So schadet Mobbing dem Arbeitgeber
Mobbing wirkt sich in verschiedener Hinsicht negativ aus. Nicht von der Hand zu weisen sind die wirtschaftlichen Folgen. Leiden Mitabreitende unter Mobbing, entwickeln sie psychische und physische Beschwerden. Die Folge: höhere Fehlzeiten. Außerdem sinken Motivation und damit Produktivität, wenn einem die Kolleginnen den Arbeitsplatz zur Hölle machen. Doch nicht nur die Betroffenen selbst, sondern das gesamte Team beeinträchtigt Mobbing. Ein vergiftetes Klima lähmt alle Beteiligten. Wenn Sie das Thema nicht in den Griff bekommen, droht zudem eine erhöhte Fluktuation. Wer außer den Täterinnen und Tätern arbeitet schon gerne in einem Klima der Angst und Frustration.
Auch die rechtlichen Folgen können erheblich sein. Von Mobbing betroffene Mitarbeitende können Schadensersatz- und Schmerzensgeldansprüche geltend machen und sich dabei gleich auf mehrere Paragrafen beziehen:
- Weisen Geschädigte dem Arbeitgeber nach, dass er nicht eingeschritten ist, können sie gemäß § 823 BGB Schadenersatz fordern.
- Die Fürsorgepflicht ist in § 241 BGB geregelt. Es drohen Bußgelder und arbeitsrechtliche Konsequenzen.
- Zu Klagen kommen kann es auch, wenn das Opfer wegen des Mobbings kündigt oder der Täter gekündigt wird.
Zudem wirkt sich Mobbing auf das Betriebsklima aus.

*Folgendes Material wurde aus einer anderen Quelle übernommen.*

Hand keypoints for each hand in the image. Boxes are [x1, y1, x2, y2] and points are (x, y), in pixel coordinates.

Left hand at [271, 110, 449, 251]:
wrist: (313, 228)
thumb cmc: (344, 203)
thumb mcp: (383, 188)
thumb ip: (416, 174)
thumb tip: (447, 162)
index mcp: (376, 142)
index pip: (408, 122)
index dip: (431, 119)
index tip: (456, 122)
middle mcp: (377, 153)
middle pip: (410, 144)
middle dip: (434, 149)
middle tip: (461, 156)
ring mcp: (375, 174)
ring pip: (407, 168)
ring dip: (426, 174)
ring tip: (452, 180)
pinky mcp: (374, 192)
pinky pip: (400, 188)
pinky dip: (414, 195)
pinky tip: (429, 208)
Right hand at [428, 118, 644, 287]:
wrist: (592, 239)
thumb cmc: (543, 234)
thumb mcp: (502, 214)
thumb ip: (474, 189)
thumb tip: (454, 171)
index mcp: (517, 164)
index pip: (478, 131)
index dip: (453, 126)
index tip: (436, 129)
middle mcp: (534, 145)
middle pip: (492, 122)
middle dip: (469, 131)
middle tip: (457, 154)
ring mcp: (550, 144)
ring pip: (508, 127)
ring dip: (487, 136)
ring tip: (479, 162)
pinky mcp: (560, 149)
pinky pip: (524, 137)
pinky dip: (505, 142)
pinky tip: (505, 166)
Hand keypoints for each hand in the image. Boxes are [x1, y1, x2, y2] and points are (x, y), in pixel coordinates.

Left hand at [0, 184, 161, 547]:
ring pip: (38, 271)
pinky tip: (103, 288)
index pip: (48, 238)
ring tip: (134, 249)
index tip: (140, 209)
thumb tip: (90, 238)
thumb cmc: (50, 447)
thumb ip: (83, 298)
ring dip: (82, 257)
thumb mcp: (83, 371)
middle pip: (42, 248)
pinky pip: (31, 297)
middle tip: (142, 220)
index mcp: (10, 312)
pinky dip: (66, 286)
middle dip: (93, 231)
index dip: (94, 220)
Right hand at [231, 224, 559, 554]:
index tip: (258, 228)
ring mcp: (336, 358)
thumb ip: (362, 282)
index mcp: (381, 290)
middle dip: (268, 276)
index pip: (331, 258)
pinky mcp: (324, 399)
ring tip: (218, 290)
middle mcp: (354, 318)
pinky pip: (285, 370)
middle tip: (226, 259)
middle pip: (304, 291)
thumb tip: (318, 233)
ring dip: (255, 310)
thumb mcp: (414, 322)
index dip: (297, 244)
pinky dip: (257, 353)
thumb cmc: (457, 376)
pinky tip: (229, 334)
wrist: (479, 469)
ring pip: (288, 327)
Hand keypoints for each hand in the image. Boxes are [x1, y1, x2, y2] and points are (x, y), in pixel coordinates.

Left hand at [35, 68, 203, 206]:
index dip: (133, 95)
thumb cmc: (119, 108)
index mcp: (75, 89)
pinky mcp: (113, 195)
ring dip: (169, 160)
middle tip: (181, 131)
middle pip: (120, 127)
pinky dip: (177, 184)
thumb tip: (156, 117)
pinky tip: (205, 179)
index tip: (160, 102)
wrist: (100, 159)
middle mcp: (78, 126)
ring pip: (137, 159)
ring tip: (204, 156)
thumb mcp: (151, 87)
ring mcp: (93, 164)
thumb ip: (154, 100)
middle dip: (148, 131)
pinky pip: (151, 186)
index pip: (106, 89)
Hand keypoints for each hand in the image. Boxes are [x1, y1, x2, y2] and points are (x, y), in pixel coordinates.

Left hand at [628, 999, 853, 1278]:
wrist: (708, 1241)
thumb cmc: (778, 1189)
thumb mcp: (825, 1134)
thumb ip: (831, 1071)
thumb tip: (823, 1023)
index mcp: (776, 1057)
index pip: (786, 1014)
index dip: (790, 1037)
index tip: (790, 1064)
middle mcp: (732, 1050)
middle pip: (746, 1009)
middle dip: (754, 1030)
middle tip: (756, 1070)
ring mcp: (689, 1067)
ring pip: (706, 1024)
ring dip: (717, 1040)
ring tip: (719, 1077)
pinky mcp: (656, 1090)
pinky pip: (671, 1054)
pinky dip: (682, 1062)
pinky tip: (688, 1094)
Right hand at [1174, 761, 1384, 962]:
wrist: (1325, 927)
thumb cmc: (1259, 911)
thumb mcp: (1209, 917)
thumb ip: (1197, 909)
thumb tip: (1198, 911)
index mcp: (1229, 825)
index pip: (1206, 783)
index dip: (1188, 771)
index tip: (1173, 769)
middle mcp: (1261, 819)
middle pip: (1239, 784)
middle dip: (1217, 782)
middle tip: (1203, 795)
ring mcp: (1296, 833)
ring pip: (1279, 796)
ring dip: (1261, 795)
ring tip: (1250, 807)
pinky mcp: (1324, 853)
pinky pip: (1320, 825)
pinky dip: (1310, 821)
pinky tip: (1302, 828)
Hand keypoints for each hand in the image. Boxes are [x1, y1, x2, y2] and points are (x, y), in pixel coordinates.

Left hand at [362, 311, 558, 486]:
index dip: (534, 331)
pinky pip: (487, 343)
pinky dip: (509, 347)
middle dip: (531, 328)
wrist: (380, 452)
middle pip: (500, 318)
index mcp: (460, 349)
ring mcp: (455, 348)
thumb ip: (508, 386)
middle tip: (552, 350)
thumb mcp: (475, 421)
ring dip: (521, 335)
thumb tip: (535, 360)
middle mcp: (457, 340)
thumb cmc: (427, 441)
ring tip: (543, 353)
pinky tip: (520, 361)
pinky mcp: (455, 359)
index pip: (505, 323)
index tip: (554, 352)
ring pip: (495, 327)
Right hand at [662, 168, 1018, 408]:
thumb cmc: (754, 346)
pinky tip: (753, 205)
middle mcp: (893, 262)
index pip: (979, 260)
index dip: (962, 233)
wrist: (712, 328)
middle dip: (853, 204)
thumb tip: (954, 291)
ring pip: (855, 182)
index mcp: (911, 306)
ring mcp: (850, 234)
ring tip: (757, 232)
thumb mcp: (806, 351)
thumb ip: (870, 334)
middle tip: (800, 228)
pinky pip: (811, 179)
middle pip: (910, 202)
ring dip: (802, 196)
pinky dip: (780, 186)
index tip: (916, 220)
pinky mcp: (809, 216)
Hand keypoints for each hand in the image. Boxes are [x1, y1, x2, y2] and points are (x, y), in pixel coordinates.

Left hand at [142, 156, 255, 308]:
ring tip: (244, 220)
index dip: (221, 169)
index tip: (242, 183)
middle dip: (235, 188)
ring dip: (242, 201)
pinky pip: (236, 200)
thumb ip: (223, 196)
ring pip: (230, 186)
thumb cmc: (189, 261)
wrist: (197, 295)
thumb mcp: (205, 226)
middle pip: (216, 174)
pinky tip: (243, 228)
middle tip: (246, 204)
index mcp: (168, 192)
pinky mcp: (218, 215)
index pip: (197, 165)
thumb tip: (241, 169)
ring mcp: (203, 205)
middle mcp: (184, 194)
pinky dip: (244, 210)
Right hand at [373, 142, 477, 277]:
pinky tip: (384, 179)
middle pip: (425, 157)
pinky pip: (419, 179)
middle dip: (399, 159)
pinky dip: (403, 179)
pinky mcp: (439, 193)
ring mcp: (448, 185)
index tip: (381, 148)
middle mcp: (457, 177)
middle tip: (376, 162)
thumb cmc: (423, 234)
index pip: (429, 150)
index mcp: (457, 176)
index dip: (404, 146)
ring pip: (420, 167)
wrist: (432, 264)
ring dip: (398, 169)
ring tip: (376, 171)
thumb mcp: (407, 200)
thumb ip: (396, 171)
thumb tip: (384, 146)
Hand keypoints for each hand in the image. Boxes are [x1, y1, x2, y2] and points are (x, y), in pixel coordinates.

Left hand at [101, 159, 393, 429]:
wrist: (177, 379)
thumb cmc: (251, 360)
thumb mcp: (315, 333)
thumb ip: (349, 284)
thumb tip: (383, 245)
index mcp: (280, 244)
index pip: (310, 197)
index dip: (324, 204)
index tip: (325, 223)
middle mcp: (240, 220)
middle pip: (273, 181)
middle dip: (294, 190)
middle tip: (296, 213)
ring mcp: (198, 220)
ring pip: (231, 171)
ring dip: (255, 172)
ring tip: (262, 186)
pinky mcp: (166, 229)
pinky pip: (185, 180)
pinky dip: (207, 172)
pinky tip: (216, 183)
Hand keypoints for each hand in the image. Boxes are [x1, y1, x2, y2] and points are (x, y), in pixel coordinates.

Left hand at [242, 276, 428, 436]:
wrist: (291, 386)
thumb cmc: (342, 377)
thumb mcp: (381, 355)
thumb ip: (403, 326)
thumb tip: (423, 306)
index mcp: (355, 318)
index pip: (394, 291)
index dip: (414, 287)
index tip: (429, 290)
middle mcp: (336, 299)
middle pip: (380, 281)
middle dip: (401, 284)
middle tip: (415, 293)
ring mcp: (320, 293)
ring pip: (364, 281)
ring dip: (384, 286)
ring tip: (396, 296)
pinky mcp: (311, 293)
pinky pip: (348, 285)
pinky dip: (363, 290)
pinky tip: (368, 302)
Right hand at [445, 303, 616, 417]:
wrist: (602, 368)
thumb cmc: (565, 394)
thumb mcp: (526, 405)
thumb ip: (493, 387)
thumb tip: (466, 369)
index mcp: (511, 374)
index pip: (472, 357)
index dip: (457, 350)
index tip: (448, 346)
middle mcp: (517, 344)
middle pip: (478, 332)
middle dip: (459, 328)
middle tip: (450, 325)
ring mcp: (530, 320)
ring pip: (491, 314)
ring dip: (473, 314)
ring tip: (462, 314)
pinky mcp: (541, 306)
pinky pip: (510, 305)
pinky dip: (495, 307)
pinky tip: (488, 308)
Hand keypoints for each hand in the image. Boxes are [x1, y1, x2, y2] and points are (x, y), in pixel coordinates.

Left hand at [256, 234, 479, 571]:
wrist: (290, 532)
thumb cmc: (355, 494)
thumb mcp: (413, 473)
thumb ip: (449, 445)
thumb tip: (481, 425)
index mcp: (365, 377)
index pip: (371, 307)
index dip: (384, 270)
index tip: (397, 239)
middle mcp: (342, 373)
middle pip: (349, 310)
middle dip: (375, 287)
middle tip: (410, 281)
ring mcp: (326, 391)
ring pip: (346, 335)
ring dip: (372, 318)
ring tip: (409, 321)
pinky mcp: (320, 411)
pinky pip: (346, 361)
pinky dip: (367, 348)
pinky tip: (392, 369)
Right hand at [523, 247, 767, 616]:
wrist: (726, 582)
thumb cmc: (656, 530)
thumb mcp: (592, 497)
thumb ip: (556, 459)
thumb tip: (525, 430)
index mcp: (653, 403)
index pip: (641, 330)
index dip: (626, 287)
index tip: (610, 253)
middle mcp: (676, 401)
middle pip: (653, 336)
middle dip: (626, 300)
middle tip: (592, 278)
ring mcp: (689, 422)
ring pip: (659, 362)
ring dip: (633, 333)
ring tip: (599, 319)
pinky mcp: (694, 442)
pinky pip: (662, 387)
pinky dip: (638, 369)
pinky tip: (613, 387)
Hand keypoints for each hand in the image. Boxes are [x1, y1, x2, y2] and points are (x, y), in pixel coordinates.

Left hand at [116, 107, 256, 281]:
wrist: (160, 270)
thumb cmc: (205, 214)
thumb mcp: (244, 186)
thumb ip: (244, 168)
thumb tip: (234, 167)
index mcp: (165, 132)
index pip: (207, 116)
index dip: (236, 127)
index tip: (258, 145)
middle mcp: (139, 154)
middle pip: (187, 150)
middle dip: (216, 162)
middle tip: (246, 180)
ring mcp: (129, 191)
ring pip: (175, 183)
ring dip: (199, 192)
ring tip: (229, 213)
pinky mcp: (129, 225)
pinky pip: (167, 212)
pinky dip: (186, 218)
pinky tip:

Schaffen Sie es nicht, Ihre Mitarbeitenden zu schützen, verspielen Sie das Vertrauen in die Führungsebene. Zudem entsteht eine negative Stimmung im Team, die die gesamte Unternehmenskultur belasten kann.
Schließlich kann durch negative Beurteilungen auf Bewertungsplattformen oder gar Medienberichte der Ruf des Unternehmens leiden. Das wirkt sich auf das Arbeitgeberimage aus.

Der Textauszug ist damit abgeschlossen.